Festa paralela da Independência vende a ilusão de que anormalidade é normal

Num esforço para fornecer aos livros de história uma celebração que Bolsonaro cancelou, o Congresso festejou ontem, 8 de setembro de 2022, um 7 de Setembro que, em pleno Bicentenário da Independência, virou comício eleitoral. O senador Rodrigo Pacheco, presidente do Congresso, definiu a celebração feita com 24 horas de atraso como uma solenidade “cívica”.

Ao enumerar os convidados, Pacheco deu à cerimônia do Legislativo a aparência institucional que faltou ao evento da véspera. “Receberemos o presidente da República, Jair Bolsonaro, o presidente do STF, ministro Luiz Fux, o presidente da Câmara, Arthur Lira, chefes de Estado e ex-presidentes da República. Será uma celebração muito bonita do Bicentenário da República, uma solenidade verdadeiramente cívica.”

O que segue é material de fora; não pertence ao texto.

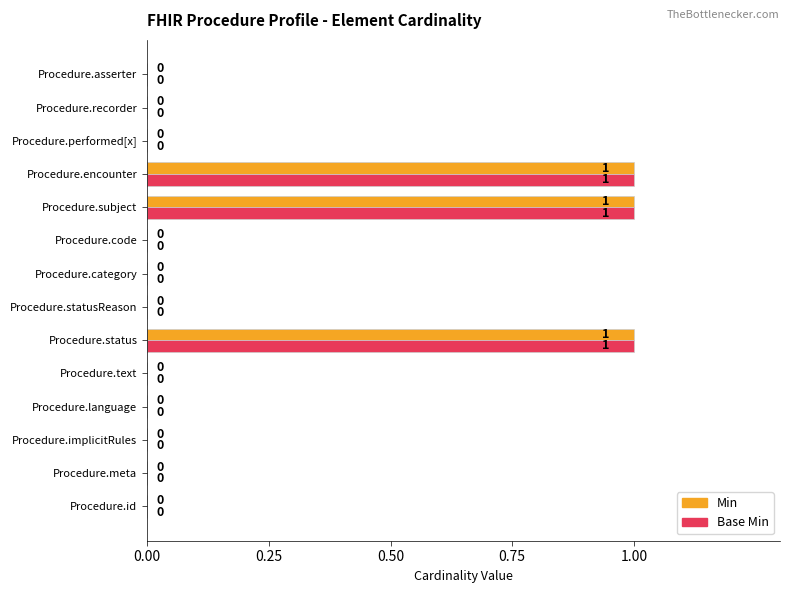

The Base Min series shows 2 at Procedure.subject. True or false?

False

Ou seja: decidiram prestigiar o 7 de Setembro paralelo os chefes de Poder que faltaram à pajelança eleitoral em que a memória de dom Pedro foi sufocada pela emergência eleitoral de dom Bolsonaro. Pelo menos dois ex-presidentes confirmaram presença: Michel Temer e José Sarney.

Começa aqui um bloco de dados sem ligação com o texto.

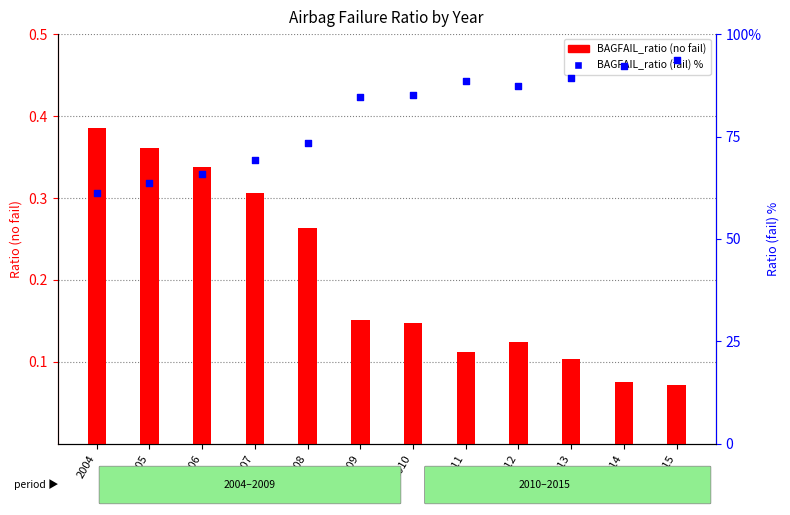

What is the total value across all series at 2015?

93.9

Escolheu-se como trilha sonora o Hino Nacional entoado por Fafá de Belém. Personagem como o presidente de Portugal, Marcelo Rebelo, tratado por Bolsonaro no palanque da véspera como uma espécie de sub-Luciano Hang, recebe do Legislativo tratamento de chefe de Estado. O mesmo ocorre com representantes de Cabo Verde, Guiné Bissau e Moçambique.

Quem assistiu aos comícios ficou com a impressão de que o Brasil não tem presidente. O presidente é que tem o Brasil. Quem vê a programação do Congresso recupera a ilusão de que é normal a anormalidade que vigora no país.